§ **Available data**:
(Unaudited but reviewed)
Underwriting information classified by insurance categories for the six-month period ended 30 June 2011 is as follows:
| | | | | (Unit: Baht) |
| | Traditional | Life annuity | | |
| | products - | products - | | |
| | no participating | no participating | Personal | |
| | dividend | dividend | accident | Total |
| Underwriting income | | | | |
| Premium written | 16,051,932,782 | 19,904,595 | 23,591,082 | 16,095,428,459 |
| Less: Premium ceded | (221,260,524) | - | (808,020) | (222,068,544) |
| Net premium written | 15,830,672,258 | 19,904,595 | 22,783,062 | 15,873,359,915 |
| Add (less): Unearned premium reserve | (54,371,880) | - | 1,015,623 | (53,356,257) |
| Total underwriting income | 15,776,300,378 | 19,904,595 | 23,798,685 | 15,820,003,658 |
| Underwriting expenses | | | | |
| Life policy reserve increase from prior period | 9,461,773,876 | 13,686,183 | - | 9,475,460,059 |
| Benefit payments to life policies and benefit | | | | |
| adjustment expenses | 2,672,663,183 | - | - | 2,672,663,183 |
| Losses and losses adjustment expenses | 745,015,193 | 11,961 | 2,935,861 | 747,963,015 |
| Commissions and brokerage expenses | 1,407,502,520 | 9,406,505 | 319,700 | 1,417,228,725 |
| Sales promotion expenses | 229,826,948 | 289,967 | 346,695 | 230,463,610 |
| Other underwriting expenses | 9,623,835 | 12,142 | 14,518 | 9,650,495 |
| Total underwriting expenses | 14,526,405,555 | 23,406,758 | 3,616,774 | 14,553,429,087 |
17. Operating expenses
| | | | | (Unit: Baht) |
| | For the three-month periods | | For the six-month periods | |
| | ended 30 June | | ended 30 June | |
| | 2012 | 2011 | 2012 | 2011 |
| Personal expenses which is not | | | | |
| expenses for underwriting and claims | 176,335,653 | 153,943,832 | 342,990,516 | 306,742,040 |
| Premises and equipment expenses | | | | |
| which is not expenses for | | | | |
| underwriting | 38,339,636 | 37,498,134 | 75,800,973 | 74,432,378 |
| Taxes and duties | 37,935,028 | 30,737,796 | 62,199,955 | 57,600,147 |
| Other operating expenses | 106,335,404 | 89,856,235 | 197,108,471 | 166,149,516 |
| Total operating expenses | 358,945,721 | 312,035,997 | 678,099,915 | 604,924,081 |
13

§ **Task instructions**:
Character for character, reproduce all of the lines above.

§ **Your solution**:
(Unaudited but reviewed)
Underwriting information classified by insurance categories for the six-month period ended 30 June 2011 is as follows:
| | | | | (Unit: Baht) |
| | Traditional | Life annuity | | |
| | products - | products - | | |
| | no participating | no participating | Personal | |
| | dividend | dividend | accident | Total |
| Underwriting income | | | | |
| Premium written | 16,051,932,782 | 19,904,595 | 23,591,082 | 16,095,428,459 |
| Less: Premium ceded | (221,260,524) | - | (808,020) | (222,068,544) |
| Net premium written | 15,830,672,258 | 19,904,595 | 22,783,062 | 15,873,359,915 |
| Add (less): Unearned premium reserve | (54,371,880) | - | 1,015,623 | (53,356,257) |
| Total underwriting income | 15,776,300,378 | 19,904,595 | 23,798,685 | 15,820,003,658 |
| Underwriting expenses | | | | |
| Life policy reserve increase from prior period | 9,461,773,876 | 13,686,183 | - | 9,475,460,059 |
| Benefit payments to life policies and benefit | | | | |
| adjustment expenses | 2,672,663,183 | - | - | 2,672,663,183 |
| Losses and losses adjustment expenses | 745,015,193 | 11,961 | 2,935,861 | 747,963,015 |
| Commissions and brokerage expenses | 1,407,502,520 | 9,406,505 | 319,700 | 1,417,228,725 |
| Sales promotion expenses | 229,826,948 | 289,967 | 346,695 | 230,463,610 |
| Other underwriting expenses | 9,623,835 | 12,142 | 14,518 | 9,650,495 |
| Total underwriting expenses | 14,526,405,555 | 23,406,758 | 3,616,774 | 14,553,429,087 |
17. Operating expenses
| | | | | (Unit: Baht) |
| | For the three-month periods | | For the six-month periods | |
| | ended 30 June | | ended 30 June | |
| | 2012 | 2011 | 2012 | 2011 |
| Personal expenses which is not | | | | |
| expenses for underwriting and claims | 176,335,653 | 153,943,832 | 342,990,516 | 306,742,040 |
| Premises and equipment expenses | | | | |
| which is not expenses for | | | | |
| underwriting | 38,339,636 | 37,498,134 | 75,800,973 | 74,432,378 |
| Taxes and duties | 37,935,028 | 30,737,796 | 62,199,955 | 57,600,147 |
| Other operating expenses | 106,335,404 | 89,856,235 | 197,108,471 | 166,149,516 |
| Total operating expenses | 358,945,721 | 312,035,997 | 678,099,915 | 604,924,081 |
13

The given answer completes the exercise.